The Tennessee Coalition for Open Government alleged on Monday that members of the Hamilton County government destroyed public records to keep them away from members of the media.
In a new column, the TCOG specifically cited Hamilton County Attorney Rheubin Taylor.
Taylor, the TCOG went on to say, refused to allow inspection of its responses to public records requests without the Chattanooga Times Free Press paying a more than $700 fee. Taylor’s office later got permission to destroy the requested records, even as the newspaper continued to press to see them, said TCOG Executive Director Deborah Fisher.
Taylor did not respond to The Tennessee Star’s repeated requests for comment Monday. No one at County Mayor Jim Coppinger’s office responded to our requests either.
Only one of the nine county commissioners, Sabrena Smedley, responded to our request to speak Monday.
Smedley said she and her colleagues on the commission never granted permission to Taylor to destroy those records.
“It’s my understanding there is a public records commission, and they are the ones that voted on this issue, but I don’t know what all happened. I was told the actual records were not destroyed, just copies they had made to give the media,” Smedley said.
“If there had been actual records destroyed then I would be extremely concerned, but I need to know that that is actually what happened because I am hearing conflicting stories. I just really want to know whether the records were destroyed. Yes or no?”
Smedley said she plans to talk to Taylor about this matter before the next scheduled county commission meeting.
Fisher, speaking for the TCOG, said a Times Free Press reporter wanted to “inspect all public records requests and responses to those requests for the previous 12 months from the Hamilton County Attorney’s Office.”
“Though the newspaper was only requesting to see the public records requests and written responses for the parts of county government handled by the county attorney’s office, the county attorney’s office said the newspaper would have to pay $717 in advance to compile and print the records to make them available for inspection,” Fisher wrote.
“The newspaper balked. It only asked to inspect records, not get copies. And under the law, no charges could be levied for inspection. The newspaper had advisory opinions from the state Office of Open Records Counsel to back it up. The county attorney’s office was unswayed by the newspaper’s protestations.”

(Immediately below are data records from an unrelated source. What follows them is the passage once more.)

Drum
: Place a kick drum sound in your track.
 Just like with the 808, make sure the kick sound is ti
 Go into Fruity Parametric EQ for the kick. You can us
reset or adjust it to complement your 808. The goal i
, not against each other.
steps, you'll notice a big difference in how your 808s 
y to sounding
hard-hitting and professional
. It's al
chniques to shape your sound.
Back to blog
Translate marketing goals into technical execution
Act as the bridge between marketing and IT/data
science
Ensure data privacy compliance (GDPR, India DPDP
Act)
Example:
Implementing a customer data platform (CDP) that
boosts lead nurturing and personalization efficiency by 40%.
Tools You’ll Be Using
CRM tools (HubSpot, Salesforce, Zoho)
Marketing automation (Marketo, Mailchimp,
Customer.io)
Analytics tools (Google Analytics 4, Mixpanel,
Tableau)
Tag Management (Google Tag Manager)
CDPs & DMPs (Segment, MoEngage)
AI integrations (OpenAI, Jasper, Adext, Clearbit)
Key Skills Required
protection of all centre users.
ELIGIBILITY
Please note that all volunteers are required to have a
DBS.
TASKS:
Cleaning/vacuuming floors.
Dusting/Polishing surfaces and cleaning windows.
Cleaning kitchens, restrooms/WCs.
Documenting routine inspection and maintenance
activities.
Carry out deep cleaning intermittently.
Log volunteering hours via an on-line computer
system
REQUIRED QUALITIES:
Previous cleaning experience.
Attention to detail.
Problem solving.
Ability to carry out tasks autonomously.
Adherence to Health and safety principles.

Last October, Fisher went on to say, members of the Hamilton County Public Records Commission went along with a resolution that sought permission to destroy public records’ requests and responses after 30 days.
“A few months pass, and newspaper executives began to get involved in the stymied request, including meeting with county officials to press their case. They were unaware then that the county attorney’s office had gotten permission to destroy the very records they had been requesting,” Fisher wrote.
“On Jan. 21, Beltramo responded and shared for the first time that, actually, the requests and written responses to the requests had been destroyed.”